━━━━━ QUOTED PASSAGE

People often ask me where to find high level but traditional Mexican food in town. A few places come to mind; El Bajío, Café de Tacuba--but the pickings are slim. It seems that these days everyone is trying hop on the Modern Mexican bandwagon. With the recent demise of the Fonda del Refugio, a decades-old bastion of old-fashioned dining it's time to celebrate the few that not only remain but thrive.

EL CARDENAL : A SLEEPER IN THE CENTRO
The original, a pretty restaurant, founded in 1969, is still owned by the same family. It is set in a colonial edifice on the pedestrianized Palma only a block from the Zócalo. It was for many years a rather stuffy, forgotten place. But about 10 years ago it was revamped and has become a good venue for refined traditional Mexican cooking. So good that Culinaria Mexicana, in which this writer is a voter, chose El Cardenal as the best restaurant in Mexico for 2016. Two larger branches have opened, one in the Hotel Hilton on the Alameda (built on the site of the Hotel del Prado which was destroyed in the earthquake of 1985), the other in Lomas, west of the center. All three locations have the same large, changing menu offering many interesting dishes such as tortas de huauzontles, tortilla de huevo con escamoles ( an egg omelet with ant eggs), esquites (fresh corn with chile, usually a street food), and many seasonal ingredients such as huitlacoche and bacalao. The original Palma restaurant is more old-fashioned and homey, while the new branches exhibit contemporary glamour: take your pick. All offer an excellent traditional Mexican breakfast—not to be missed is natas, something like an English clotted cream.

━━━━━━━━━━
━━━━━ DATASET

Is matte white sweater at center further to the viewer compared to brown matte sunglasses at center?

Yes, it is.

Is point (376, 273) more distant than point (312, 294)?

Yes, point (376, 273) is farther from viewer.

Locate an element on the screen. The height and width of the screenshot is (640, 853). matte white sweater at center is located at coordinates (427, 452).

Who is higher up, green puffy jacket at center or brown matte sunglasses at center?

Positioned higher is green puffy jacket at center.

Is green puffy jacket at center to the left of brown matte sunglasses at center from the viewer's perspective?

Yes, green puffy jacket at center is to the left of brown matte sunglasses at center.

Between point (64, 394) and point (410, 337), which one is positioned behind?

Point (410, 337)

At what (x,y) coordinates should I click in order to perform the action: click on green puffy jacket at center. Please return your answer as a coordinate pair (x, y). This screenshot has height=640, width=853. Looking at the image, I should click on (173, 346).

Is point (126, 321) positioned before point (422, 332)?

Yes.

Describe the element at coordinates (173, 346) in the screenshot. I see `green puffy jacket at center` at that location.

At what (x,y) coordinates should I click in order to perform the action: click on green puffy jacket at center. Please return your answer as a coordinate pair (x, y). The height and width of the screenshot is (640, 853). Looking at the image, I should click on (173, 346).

━━━━━━━━━━
━━━━━ DATASET

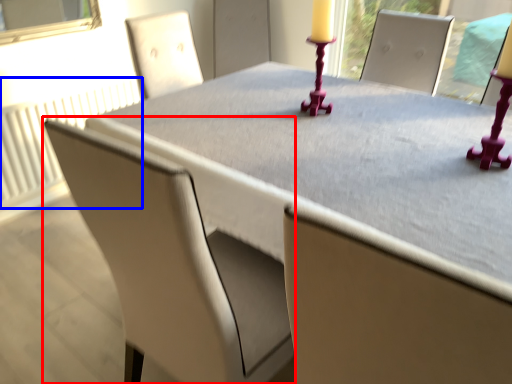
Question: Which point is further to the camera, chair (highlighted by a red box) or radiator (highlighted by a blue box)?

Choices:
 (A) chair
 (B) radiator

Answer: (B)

━━━━━━━━━━

### GIVEN TASK:
Reproduce the full text about El Cardenal and traditional Mexican dining, word for word.

### WRITTEN ANSWER:
People often ask me where to find high level but traditional Mexican food in town. A few places come to mind; El Bajío, Café de Tacuba--but the pickings are slim. It seems that these days everyone is trying hop on the Modern Mexican bandwagon. With the recent demise of the Fonda del Refugio, a decades-old bastion of old-fashioned dining it's time to celebrate the few that not only remain but thrive.

EL CARDENAL : A SLEEPER IN THE CENTRO
The original, a pretty restaurant, founded in 1969, is still owned by the same family. It is set in a colonial edifice on the pedestrianized Palma only a block from the Zócalo. It was for many years a rather stuffy, forgotten place. But about 10 years ago it was revamped and has become a good venue for refined traditional Mexican cooking. So good that Culinaria Mexicana, in which this writer is a voter, chose El Cardenal as the best restaurant in Mexico for 2016. Two larger branches have opened, one in the Hotel Hilton on the Alameda (built on the site of the Hotel del Prado which was destroyed in the earthquake of 1985), the other in Lomas, west of the center. All three locations have the same large, changing menu offering many interesting dishes such as tortas de huauzontles, tortilla de huevo con escamoles ( an egg omelet with ant eggs), esquites (fresh corn with chile, usually a street food), and many seasonal ingredients such as huitlacoche and bacalao. The original Palma restaurant is more old-fashioned and homey, while the new branches exhibit contemporary glamour: take your pick. All offer an excellent traditional Mexican breakfast—not to be missed is natas, something like an English clotted cream.